Your assignment:
Give the number of lines in the listing below that include the word "back", with nothing more.

Records shown:
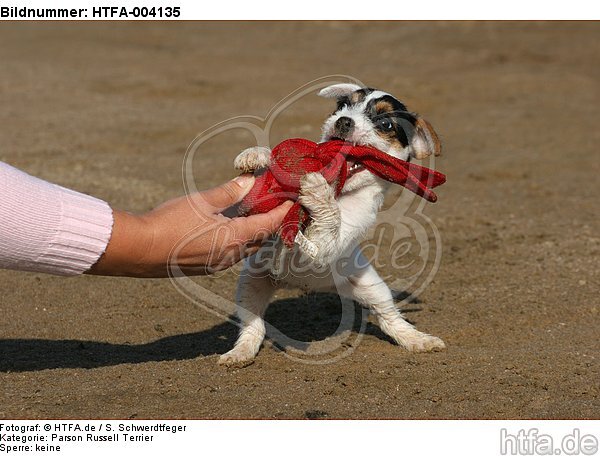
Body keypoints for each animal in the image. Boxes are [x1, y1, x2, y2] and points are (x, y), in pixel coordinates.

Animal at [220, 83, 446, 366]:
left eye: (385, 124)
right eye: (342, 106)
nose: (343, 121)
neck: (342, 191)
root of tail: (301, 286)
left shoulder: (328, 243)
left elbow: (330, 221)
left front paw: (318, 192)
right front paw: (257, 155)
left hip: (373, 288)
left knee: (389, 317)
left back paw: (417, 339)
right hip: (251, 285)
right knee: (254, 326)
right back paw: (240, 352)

---

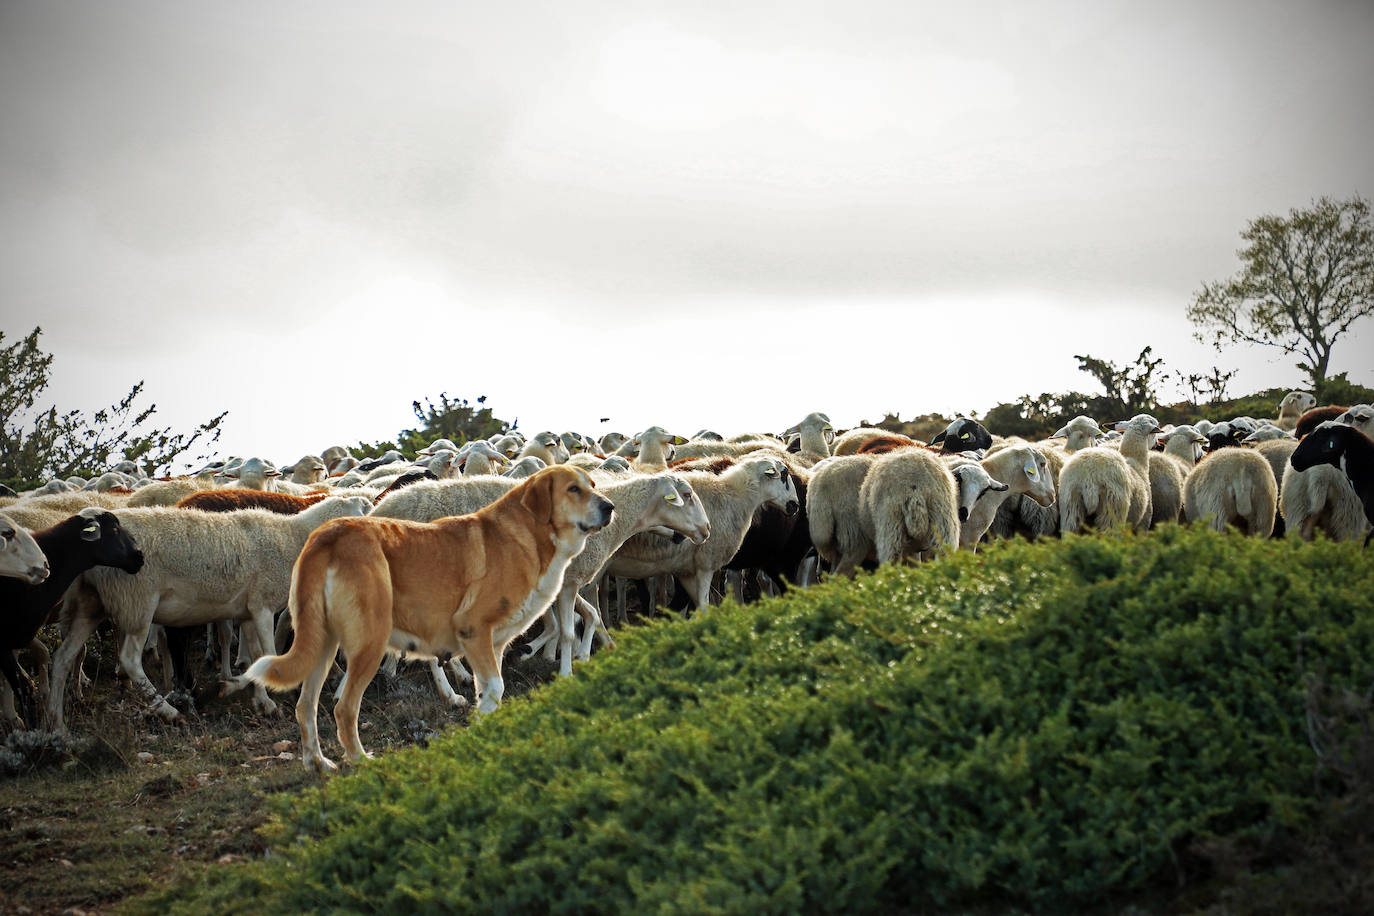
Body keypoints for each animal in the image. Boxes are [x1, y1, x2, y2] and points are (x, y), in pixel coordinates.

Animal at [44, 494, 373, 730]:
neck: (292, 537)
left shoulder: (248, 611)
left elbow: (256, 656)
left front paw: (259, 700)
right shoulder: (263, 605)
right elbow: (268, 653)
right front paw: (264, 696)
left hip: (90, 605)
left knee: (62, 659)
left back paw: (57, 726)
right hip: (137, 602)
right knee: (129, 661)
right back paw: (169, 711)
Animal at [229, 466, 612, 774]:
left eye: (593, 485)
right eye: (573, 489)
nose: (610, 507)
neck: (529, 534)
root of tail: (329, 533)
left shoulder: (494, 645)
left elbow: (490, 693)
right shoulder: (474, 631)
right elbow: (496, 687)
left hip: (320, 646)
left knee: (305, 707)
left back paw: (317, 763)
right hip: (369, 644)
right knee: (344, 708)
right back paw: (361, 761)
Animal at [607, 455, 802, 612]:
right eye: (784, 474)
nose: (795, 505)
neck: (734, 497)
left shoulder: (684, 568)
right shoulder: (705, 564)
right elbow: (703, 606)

Exercise response:
6